В последние лагерные годы он несколько подался: обрюзг, унял, поскучнел… А вообще он беспутевщина, раблезианец, веселый враль (ведь поэт же!), обжора и скареда… Но ему ни одно лыко не идет в строку, ибо ярко самобытен чуть ли не в каждом жесте и слове. Мне хотелось бы рассказать о нем во всей его противоречивой сложности, как о всамделишном живом человеке, на чьем лице хаотическая пляска бликов света и тени, так смущающая всяческих пуристов, которых никогда не били резиновыми шлангами, не доводили голодом до пеллагры, не щупали задницу («Ого, еще есть мясцо… — на лесоповал!»). Несмотря на всю свою мясистость, дух его надрывно трагичен. Однако его образ не вписывается в тот болезненно-артистический ряд, в котором Новалис держит за руку Ницше, а тот — Адриана Леверкюна. Скорее уж, вспоминаешь более земных, более полнокровных и более бездомных: гуляку, вора и висельника Вийона, Бодлера, Рембо, Хлебникова…
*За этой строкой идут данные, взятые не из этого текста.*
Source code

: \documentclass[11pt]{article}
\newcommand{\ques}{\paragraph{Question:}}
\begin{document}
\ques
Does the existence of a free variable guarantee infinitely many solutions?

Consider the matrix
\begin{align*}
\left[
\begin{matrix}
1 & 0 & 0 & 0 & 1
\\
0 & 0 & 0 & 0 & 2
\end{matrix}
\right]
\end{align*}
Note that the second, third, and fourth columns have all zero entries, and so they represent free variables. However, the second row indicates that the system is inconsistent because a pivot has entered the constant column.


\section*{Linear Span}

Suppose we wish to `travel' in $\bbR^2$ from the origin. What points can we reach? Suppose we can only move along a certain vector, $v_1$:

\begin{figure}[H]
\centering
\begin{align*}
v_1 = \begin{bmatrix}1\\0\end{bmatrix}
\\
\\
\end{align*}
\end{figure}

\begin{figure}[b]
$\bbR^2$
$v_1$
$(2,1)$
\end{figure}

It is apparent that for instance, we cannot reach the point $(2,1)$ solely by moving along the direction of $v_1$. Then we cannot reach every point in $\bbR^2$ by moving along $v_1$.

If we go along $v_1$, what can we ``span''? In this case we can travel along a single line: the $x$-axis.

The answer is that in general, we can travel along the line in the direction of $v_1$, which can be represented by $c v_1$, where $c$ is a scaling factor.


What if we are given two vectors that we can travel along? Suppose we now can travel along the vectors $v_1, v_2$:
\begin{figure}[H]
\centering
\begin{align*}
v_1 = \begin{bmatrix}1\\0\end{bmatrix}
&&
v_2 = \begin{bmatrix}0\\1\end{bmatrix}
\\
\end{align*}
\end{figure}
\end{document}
В 1969 году, получив письмо: «Сдыхаю с тоски, запился до свинства, словом перемолвиться не с кем…», я бросил все и, прихватив с собой Юрку, с единственной (заемной) сотней в кармане, покатил к нему в мрачный Новошахтинск — спасать от запоя и одиночества. Он, поверишь, разрыдался, увидев меня… Ради обратного билета нам с Юркой пришлось разгружать уголек, однако мы выкроили пятерку на памятный снимок (пришлю тебе ближайшим письмом). Тогда же я записал его на магнитофон (тоже заемный), но в декабре 1969 года, узнав, что пленкой заинтересовались органы, уничтожил ее (ибо известность — это хорошо, но третий срок — плохо).
Валек — ходячая трагедия и вместе с тем анекдот. Я и жалел его до слез, и хохотал до колик. Вот тебе характерная сценка. Он только-только вернулся со свидания и тут же нырнул под одеяло, сказавшись больным, а на другой день я узнал, что пришли с вечерней смены работяги, глядь, а Валек сидит на койке, увязнув зубами в огромном, килограмма на два, шмате сала, который он, как выяснилось, ухитрился тайком пронести в зону. Я ему, хохоча: «Ты что же, Зэка, ночью-то?» А он: «Что же, днем, что ли? Сало ведь… Увидят — просить будут, а я ведь все равно не дам… Уж лучше ночью, чтобы не дразнить людей…» «Гуманно! Ну ладно, им не дашь, а мне-то? Я ли с тобой не делюсь?» — «Тебе дело другое… Дак ведь ты, известно, сало-то не любишь». — «А то бы дал?» «Спрашиваешь? Хай мне, если вру, член на пятаки рубают!» — «Да выйдут ли пятаки-то? Может, всего лишь гривенники?»